What's not fine is not being able to install a third party App Store with different policies so that users can choose whatever they prefer.

1 comments

Just out of curiosity, how do you imagine that would work in the real world?

Apple's main thing is security, and one important aspect of how they achieve it is by only allowing signed code, which Apple also does some basic tests on, to be installed on the device. Many think this is a valuable service.

In the third party App Store scenario, does the developer still submit an app to Apple for approval? How does Apple then make the approved app available to the third party? How is this different from a website that gives App recommendations?

Apple seems to balance security and freedom in MacOS, by asking if you are sure you want to uninstall unidentified software, outside of the Mac App Store [1]. Why can't they offer that same balance in iOS? Imagine how different the MacOS experience would be (particularly for small developers) if every piece of software had to be installed through the Mac App Store.

[1] https://support.apple.com/guide/mac-help/open-a-mac-app-from...

I think the security expectations for those two platforms are very different, and that's why Apple balances them differently.

MacOS gives up a lot of security for those extra abilities, and on MacOS I don't feel like I ever really had security. For example, I begrudgingly run shell injection attacks on myself every time I download some large codebase, which I am never going to review all of, or run brew, etc. It has been that way since the very beginning. Not so with iOS.

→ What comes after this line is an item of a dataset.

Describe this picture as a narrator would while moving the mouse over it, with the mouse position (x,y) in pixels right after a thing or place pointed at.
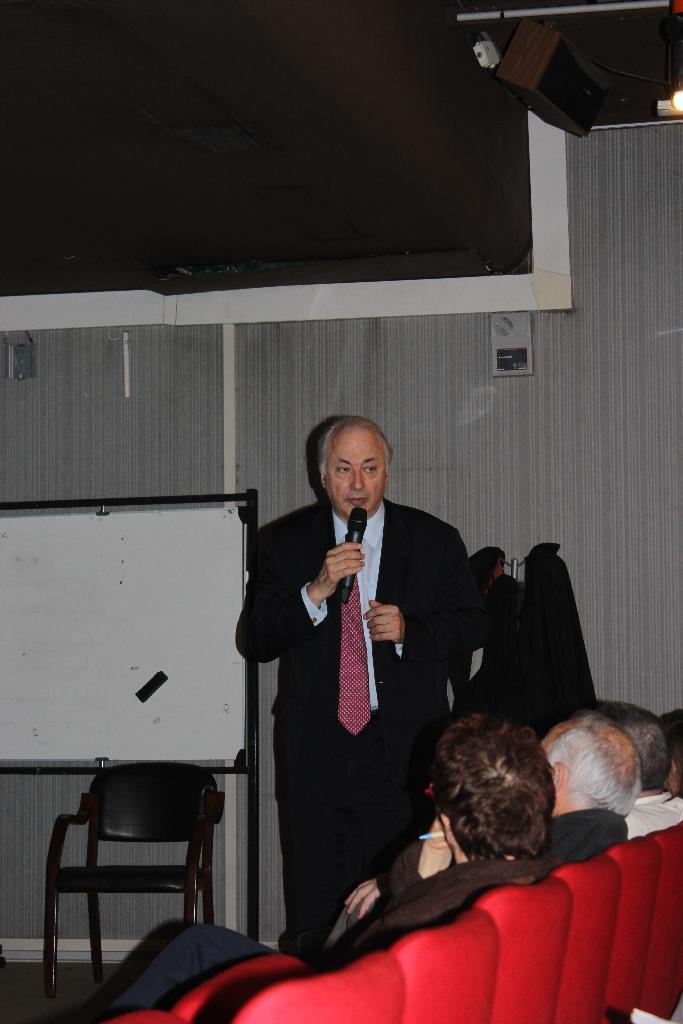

> I think the security expectations for those two platforms are very different, and that's why Apple balances them differently.

Can you elaborate?

Are you arguing that macOS users need less security than iOS users?

> It has been that way since the very beginning. Not so with iOS.

I have to say that "it's this way because it has always been this way" is a very poor argument.

Personally, I think the best outcome for everyone would be if Apple relaxed the restrictions on the App Store. Eg: not blocking an app update because they do not like the screenshots (I have personally suffered from this), letting third party browser engines (all iOS browsers use Safari web views), or even allowing apps that resemble their own apps (see what happened with Windmill recently because it competed with TestFlight).

That said, I would only agree (ideologically speaking) to Apple being as unreasonable as they are now if they allowed third party stores and let users chose which store they prefer. I really don't know how that would work but it would not be my first option.